How is your work progressing?
Things are going well for our team, despite difficult conditions that we encounter daily in the field. This work is pretty intense and the environment is rough, both physically and psychologically. The UN has now adopted a formal building-assessment procedure based on the initial framework that our team developed. We are now very busy with requests coming from UN staff housing, hospitals, schools, private buildings, etc. Many cases are difficult, but at the same time inspiring, and we are trying to perform each assessment as soon as possible. The good thing is that we’ve been able to arrange transport and military escorts.
What is the most surprising observation you have made during your structural assessments?
Buildings are still standing, but people do not want to use them because of fear of aftershocks. We inspected several hospitals that are empty, although the buildings are perfectly fine. We are trying to influence the owners and the UN so that people may reoccupy them. At this moment, close to 100 percent of the Port-au-Prince population sleeps in tents or outside. It is very disturbing to see perfectly functional empty hospitals when in other regions of Port-au-Prince, patients are being treated outside under tents in the heat. The lack of understanding of earthquakes here is definitely adding to the hardship caused by this disaster. I also visited an orphanage yesterday in which 64 orphans have been living outside in a back alley. The conditions were disturbing and the building, although not built for any seismic resistance, did very well and did not suffer any significant damage. I tried to convince the headmaster to let the children back in. The only thing I could do is file the report with the UN and recommend urgent action to bring the children back in.
How do your structural assessments impact on the ability of Haitians to access food and water and other critical supplies?
We have inspected very large warehouses for the UN’s World Food Programme (WFP). These warehouses are sensitive since they contain several thousand tons of food and have not been accessed since the earthquake. WFP wanted to know if they can enter these buildings to get the food out. The type of construction of these warehouses varies from unreinforced masonry, concrete frames and steel structures. The roofs of all of these structures are steel-truss systems. In general, these structures performed well, although some should not be used at all.

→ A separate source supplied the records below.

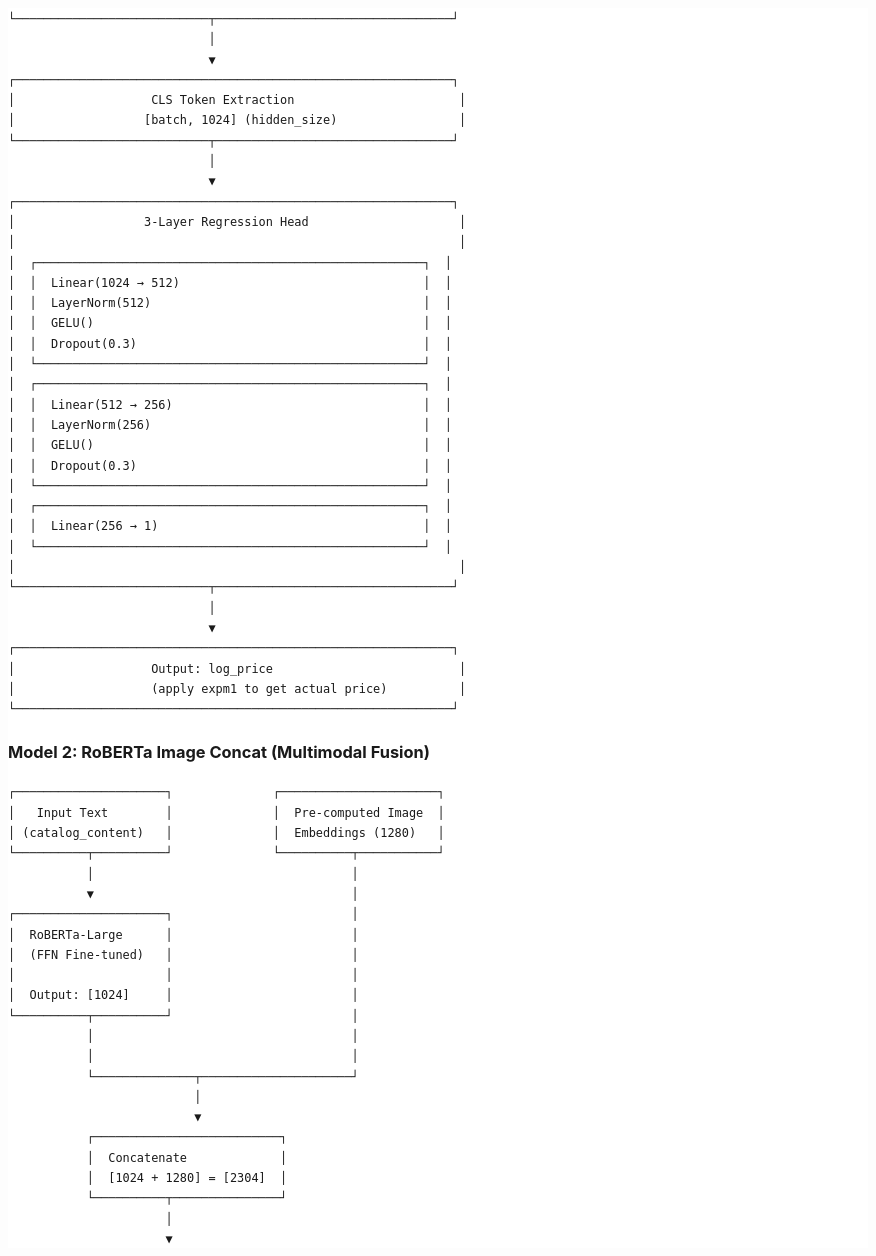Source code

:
 ```
└───────────────────────────┬─────────────────────────────────┘
                            │
                            ▼
┌─────────────────────────────────────────────────────────────┐
│                   CLS Token Extraction                       │
│                  [batch, 1024] (hidden_size)                 │
└───────────────────────────┬─────────────────────────────────┘
                            │
                            ▼
┌─────────────────────────────────────────────────────────────┐
│                  3-Layer Regression Head                     │
│                                                              │
│  ┌──────────────────────────────────────────────────────┐  │
│  │  Linear(1024 → 512)                                  │  │
│  │  LayerNorm(512)                                      │  │
│  │  GELU()                                              │  │
│  │  Dropout(0.3)                                        │  │
│  └──────────────────────────────────────────────────────┘  │
│  ┌──────────────────────────────────────────────────────┐  │
│  │  Linear(512 → 256)                                   │  │
│  │  LayerNorm(256)                                      │  │
│  │  GELU()                                              │  │
│  │  Dropout(0.3)                                        │  │
│  └──────────────────────────────────────────────────────┘  │
│  ┌──────────────────────────────────────────────────────┐  │
│  │  Linear(256 → 1)                                     │  │
│  └──────────────────────────────────────────────────────┘  │
│                                                              │
└───────────────────────────┬─────────────────────────────────┘
                            │
                            ▼
┌─────────────────────────────────────────────────────────────┐
│                   Output: log_price                          │
│                   (apply expm1 to get actual price)          │
└─────────────────────────────────────────────────────────────┘
```

### Model 2: RoBERTa Image Concat (Multimodal Fusion)

```
┌─────────────────────┐              ┌──────────────────────┐
│   Input Text        │              │  Pre-computed Image  │
│ (catalog_content)   │              │  Embeddings (1280)   │
└──────────┬──────────┘              └──────────┬───────────┘
           │                                    │
           ▼                                    │
┌─────────────────────┐                         │
│  RoBERTa-Large      │                         │
│  (FFN Fine-tuned)   │                         │
│                     │                         │
│  Output: [1024]     │                         │
└──────────┬──────────┘                         │
           │                                    │
           │                                    │
           └──────────────┬─────────────────────┘
                          │
                          ▼
           ┌──────────────────────────┐
           │  Concatenate             │
           │  [1024 + 1280] = [2304]  │
           └──────────┬───────────────┘
                      │
                      ▼
```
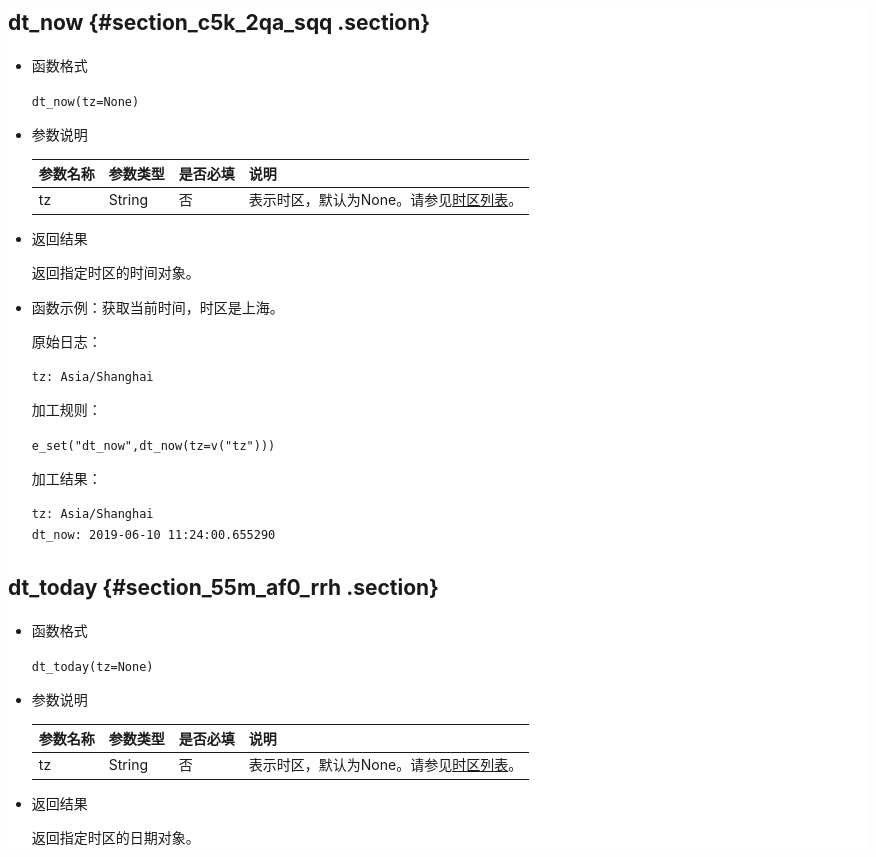 
## dt\_now {#section_c5k_2qa_sqq .section}

-   函数格式

    ``` {#codeblock_d9v_xgt_q9p}
    dt_now(tz=None)
    ```

-   参数说明

    |参数名称|参数类型|是否必填|说明|
    |----|----|----|--|
    |tz|String|否|表示时区，默认为None。请参见[时区列表](../../../../cn.zh-CN/数据加工/数据加工语法/通用参考/时区列表.md#)。|

-   返回结果

    返回指定时区的时间对象。

-   函数示例：获取当前时间，时区是上海。

    原始日志：

    ``` {#codeblock_pyk_8b8_3lo}
    tz: Asia/Shanghai
    ```

    加工规则：

    ``` {#codeblock_gjq_d42_itc}
    e_set("dt_now",dt_now(tz=v("tz")))
    ```

    加工结果：

    ``` {#codeblock_bfl_lcu_v8f}
    tz: Asia/Shanghai
    dt_now: 2019-06-10 11:24:00.655290
    ```


## dt\_today {#section_55m_af0_rrh .section}

-   函数格式

    ``` {#codeblock_6rb_iu0_dtu}
    dt_today(tz=None)
    ```

-   参数说明

    |参数名称|参数类型|是否必填|说明|
    |----|----|----|--|
    |tz|String|否|表示时区，默认为None。请参见[时区列表](../../../../cn.zh-CN/数据加工/数据加工语法/通用参考/时区列表.md#)。|

-   返回结果

    返回指定时区的日期对象。
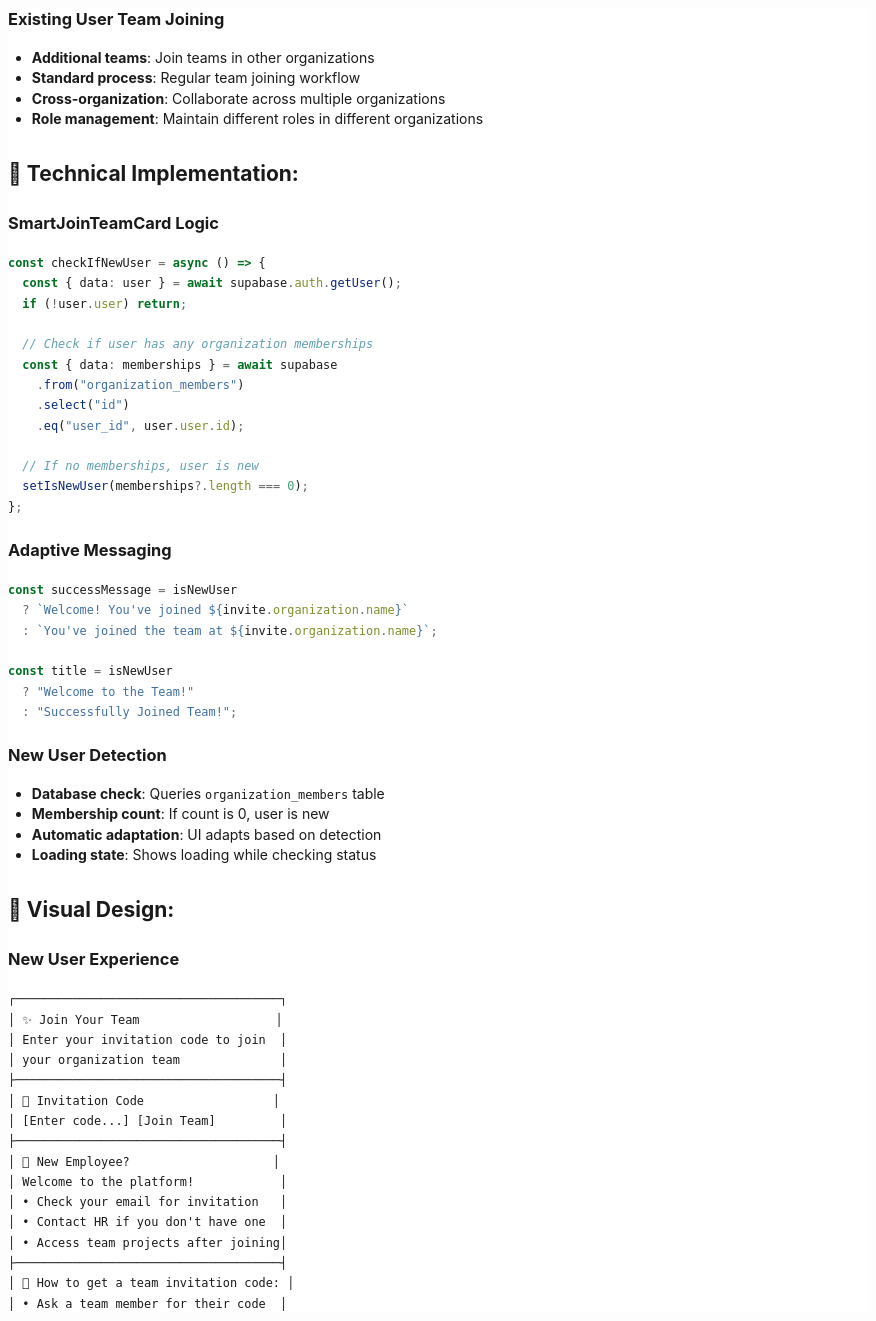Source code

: ### **Existing User Team Joining**
- **Additional teams**: Join teams in other organizations
- **Standard process**: Regular team joining workflow
- **Cross-organization**: Collaborate across multiple organizations
- **Role management**: Maintain different roles in different organizations

## 🔧 **Technical Implementation:**

### **SmartJoinTeamCard Logic**
```typescript
const checkIfNewUser = async () => {
  const { data: user } = await supabase.auth.getUser();
  if (!user.user) return;

  // Check if user has any organization memberships
  const { data: memberships } = await supabase
    .from("organization_members")
    .select("id")
    .eq("user_id", user.user.id);

  // If no memberships, user is new
  setIsNewUser(memberships?.length === 0);
};
```

### **Adaptive Messaging**
```typescript
const successMessage = isNewUser 
  ? `Welcome! You've joined ${invite.organization.name}`
  : `You've joined the team at ${invite.organization.name}`;

const title = isNewUser 
  ? "Welcome to the Team!" 
  : "Successfully Joined Team!";
```

### **New User Detection**
- **Database check**: Queries `organization_members` table
- **Membership count**: If count is 0, user is new
- **Automatic adaptation**: UI adapts based on detection
- **Loading state**: Shows loading while checking status

## 🎨 **Visual Design:**

### **New User Experience**
```
┌─────────────────────────────────────┐
│ ✨ Join Your Team                   │
│ Enter your invitation code to join  │
│ your organization team              │
├─────────────────────────────────────┤
│ 🔑 Invitation Code                  │
│ [Enter code...] [Join Team]         │
├─────────────────────────────────────┤
│ 📧 New Employee?                    │
│ Welcome to the platform!            │
│ • Check your email for invitation   │
│ • Contact HR if you don't have one  │
│ • Access team projects after joining│
├─────────────────────────────────────┤
│ 🏢 How to get a team invitation code: │
│ • Ask a team member for their code  │
```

What is being done to keep people away from structures that could still pose a danger?
People were camping, walking, etc., under very unstable buildings. We made the decision to send two members of our team to rope off the multitudes of hazard areas in the yards of a very large Catholic school to prevent further injuries or death in the event of more aftershocks. It is not our responsibility to do this kind of work, but we felt that it had to be done because these people have not been helped at all yet.
Have you seen any examples, even at this very early point, of how people in this impoverished nation already may be attempting to rebuild?
We observed several instances of people who were salvaging from the rubble of pancaked buildings reinforcing (steel) bars out of the broken concrete elements. They would then straighten them and re-sell them for new construction. This is, of course, improper, as these bars would have experienced large inelastic deformations and would be very brittle after restraightening. This is the kind of activity that will need to be prohibited by the government in order to improve the construction quality in Haiti.